Excerpted data: Begin

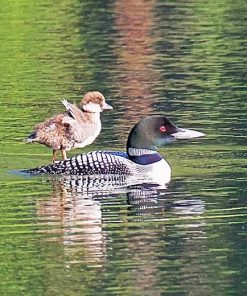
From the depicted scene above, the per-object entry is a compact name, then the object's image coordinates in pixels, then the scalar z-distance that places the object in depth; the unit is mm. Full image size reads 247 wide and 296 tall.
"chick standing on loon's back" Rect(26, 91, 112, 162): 18109
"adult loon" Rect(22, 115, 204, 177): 17438
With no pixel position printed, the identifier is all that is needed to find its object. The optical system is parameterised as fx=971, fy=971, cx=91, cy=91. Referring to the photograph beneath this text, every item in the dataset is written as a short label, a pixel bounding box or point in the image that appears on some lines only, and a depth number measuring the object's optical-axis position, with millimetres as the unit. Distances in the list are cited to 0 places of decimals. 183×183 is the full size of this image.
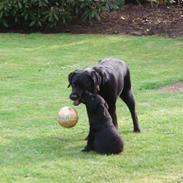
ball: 11947
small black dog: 11316
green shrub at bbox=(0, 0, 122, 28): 30127
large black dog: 11449
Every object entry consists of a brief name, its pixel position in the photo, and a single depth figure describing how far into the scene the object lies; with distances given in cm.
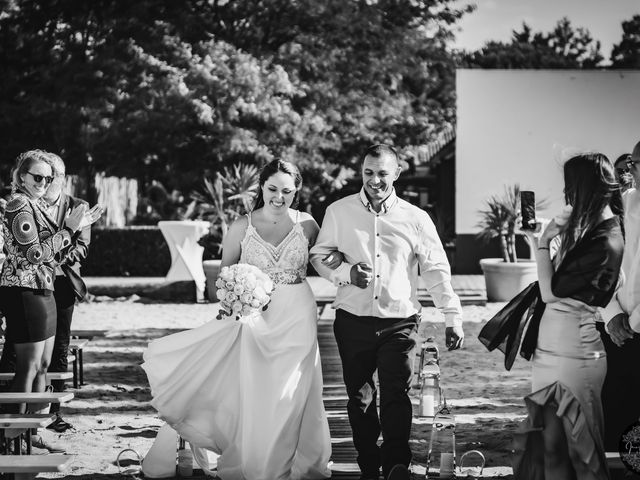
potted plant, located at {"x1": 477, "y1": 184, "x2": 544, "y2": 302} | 1574
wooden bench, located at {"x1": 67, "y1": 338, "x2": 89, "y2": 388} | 832
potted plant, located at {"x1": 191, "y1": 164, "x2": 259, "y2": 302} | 1614
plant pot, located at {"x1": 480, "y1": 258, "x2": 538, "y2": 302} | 1572
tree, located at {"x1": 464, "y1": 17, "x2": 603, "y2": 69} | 4216
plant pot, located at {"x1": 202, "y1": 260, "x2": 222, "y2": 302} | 1612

Excerpted data: End

__How to complete this task__: Your copy of the records must match them exactly, except that no pictures appear in it.

__Problem solution__:
From the depicted scene above, the per-object entry is a compact name, then the object's image coordinates in pixels, then the scalar z-distance that places the object in depth; the unit is mm. Full image size reads 247 wide and 296 tall.
"chick standing on loon's back" Rect(26, 91, 112, 162): 18109
"adult loon" Rect(22, 115, 204, 177): 17438
With no pixel position printed, the identifier is all that is needed to find its object. The optical system is parameterised as fx=971, fy=971, cx=91, cy=91. Referring to the photograph beneath this text, every item in the dataset is written as a short label, a pixel bounding box or point in the image that appears on some lines only, and a depth number measuring the object's optical-axis position, with millimetres as the unit. Distances in the list are cited to 0 places of decimals. 183×183 is the full size of this image.
ball: 11947
small black dog: 11316
green shrub at bbox=(0, 0, 122, 28): 30127
large black dog: 11449
Every object entry consists of a brief name, its pixel position in the photo, and a single depth figure describing how far into the scene the object lies; with distances given in cm.
potted plant, located at {"x1": 477, "y1": 184, "x2": 544, "y2": 302} | 1574
wooden bench, located at {"x1": 67, "y1": 338, "x2": 89, "y2": 388} | 832
potted plant, located at {"x1": 191, "y1": 164, "x2": 259, "y2": 302} | 1614
plant pot, located at {"x1": 480, "y1": 258, "x2": 538, "y2": 302} | 1572
tree, located at {"x1": 464, "y1": 17, "x2": 603, "y2": 69} | 4216
plant pot, located at {"x1": 202, "y1": 260, "x2": 222, "y2": 302} | 1612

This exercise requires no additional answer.